During 1940-70, only seven major oil producing companies know as seven sisters used to lead the market. These were British Petroleum, Gulf Oil, Chevron Corporation, Standard oil of California, Royal Dutch Shell, Standard Oil of New Jersey and Exxon Mobil. These seven companies used to hold about 85% of crude oil market. These companies formed OPEC to avoid competition and create entry barrier for others.
But now, the situation has changed with increasing technological innovations cost of producing oil has decreased. For countries like USA and China, who are the major consumers of oil, producing by themselves was a better option than importing. Hence many such countries started producing crude oil, thereby increasing the competition. The top 10 crude oil producers these days are Russia, Saudi Arabia, USA, China, Canada, Iraq, Iran, UAE, Kuwait and Mexico. These countries alone account for around 68% of total crude oil production.
What made oil prices fall?
OPEC was once having about 50% of the market share in total crude oil production. Hence it enjoyed the bargaining power in deciding the crude oil prices by increasing or reducing the oil production. High oil prices in 2010-13 ignited not-OPEC countries to innovate new cost-effective technologies and start their own production. By December 2014, USA was producing 9 million barrels of crude per day. Increase in USA’s domestic oil production led to fall of Saudi Arabia US customer Base by almost 50%. Similar impact was seen on all OPEC countries. To regain the market share, OPEC started reducing the crude oil price leading into a price war.
Will the prices fall below $50-$60 per barrel?
Crude oil production involves various activities contributing the costs. These are exploring and finding oil wells, development of wells, lifting crude oil and maintaining wells, heavy equipment and facilities, transportation and other administrative expenses.
A survey conducted by RAND Corporation says that the costs involved in producing a barrel of oil at a surface retorting complex in USA would range between $70-90. These costs are expected to fall to $35-48 per barrel with increasing technology and oil production. There are some countries which are producing at as low as $20-25 per barrel. So, they can continue producing crude oil even at prices as low as $25-30. But, many oil producers will not be able to recover the costs of production leave about the profits if the prices fall below $45-50 per barrel.

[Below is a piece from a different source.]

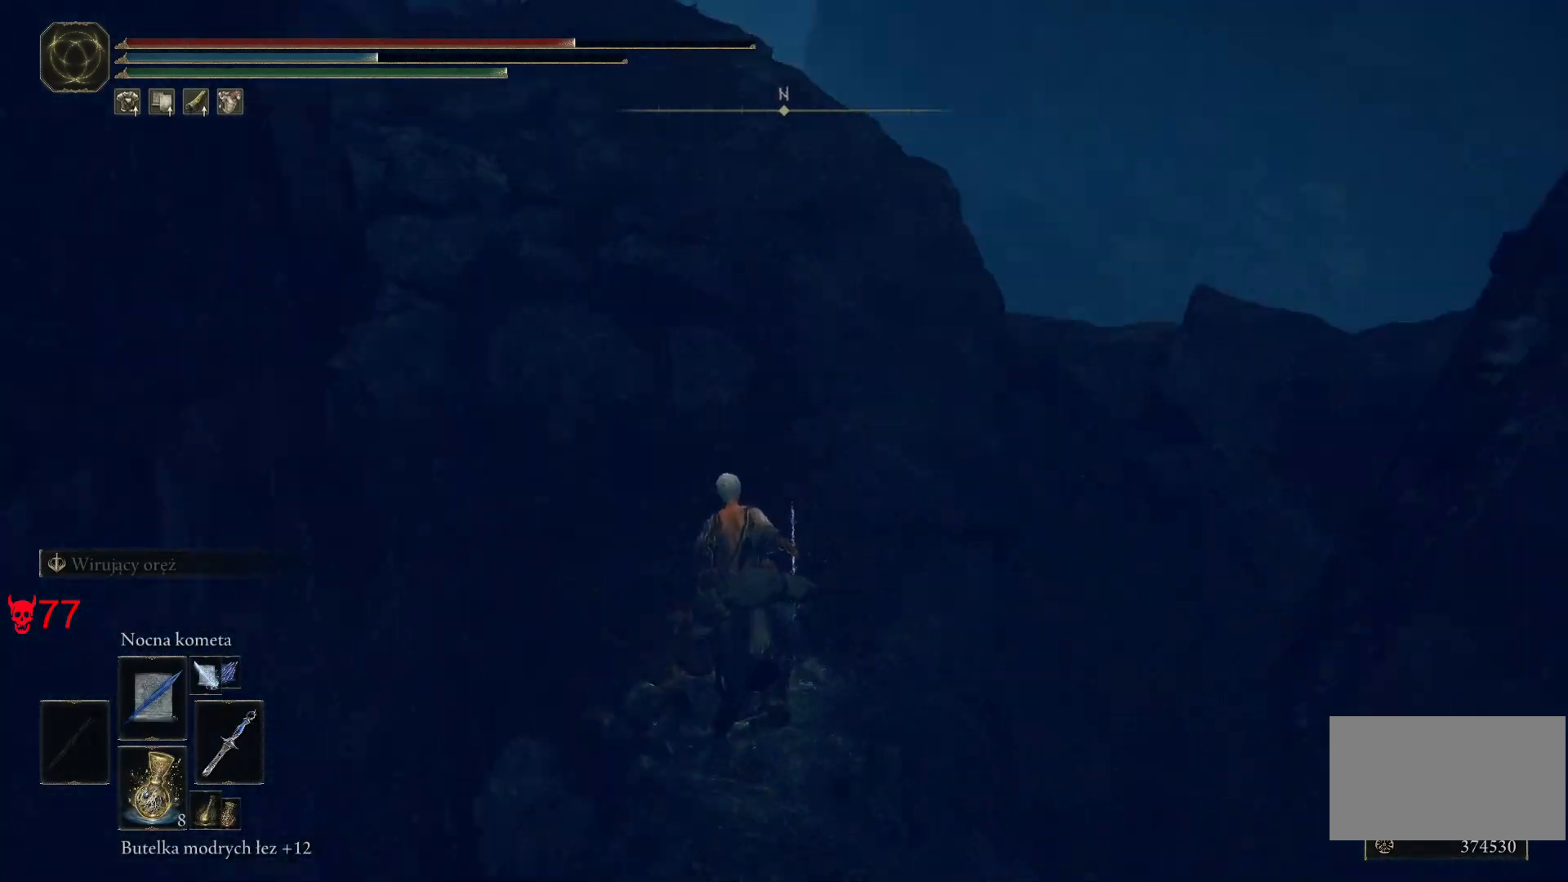
{"keys": [], "mouse": [], "events": [[267, "w", "up"]]}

Hence, oil producers cannot increase the prices to as high as $90-100 because of the heavy competition. With the heavy competition, if the prices go up they cannot sell all their produced crude oil as the demand goes down. At the same time, the prices cannot be reduced below $45-50 per barrel as they cannot breakeven. With further decrease in oil prices, oil producers will reduce the production levels which will increase the demand for oil. As the supply will be less than the demand, it will again lead to increase in the prices. Hence oil prices can be expected to hover around $60-70 per barrel in the near future.
14 Comments. Leave new
Well explained!
This is a perfect article on reasons for current fluctuations in crude oil prices. I still believe OPEC will somehow manage to retain monopoly power in oil market in future and drive prices above $70.
I accept to some extent. Yes, prices can go up, but I doubt if OPEC still enjoys monopoly power.

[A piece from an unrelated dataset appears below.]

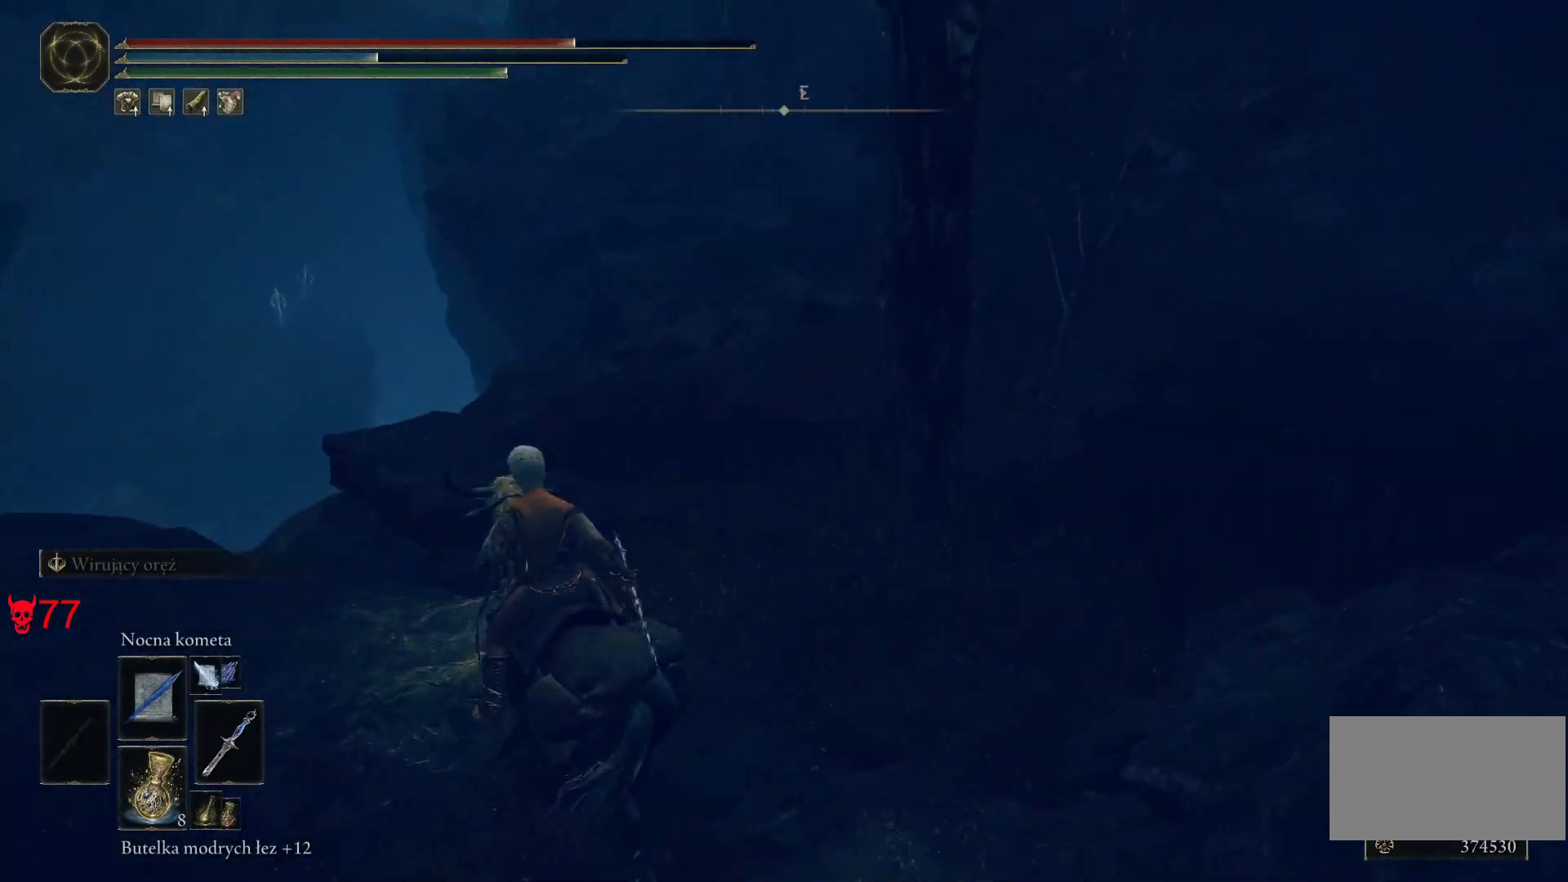
{"keys": [], "mouse": [], "events": []}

Lets see how things pan out.
Good effort!
Nice article
well explained
nice effort
well written article..Apart from the reasons mentioned in this article, the key reason for fall in global oil prices, along with shale gas production in US, is the falling demand in the key oil consuming economies like China which was experiencing a slowdown..I think that the future situation is highly uncertain and situations might change or go on for the worse
good article 🙂
It is very informative
Informative!
Nice information! A good read!
You have explained the reasons pretty well.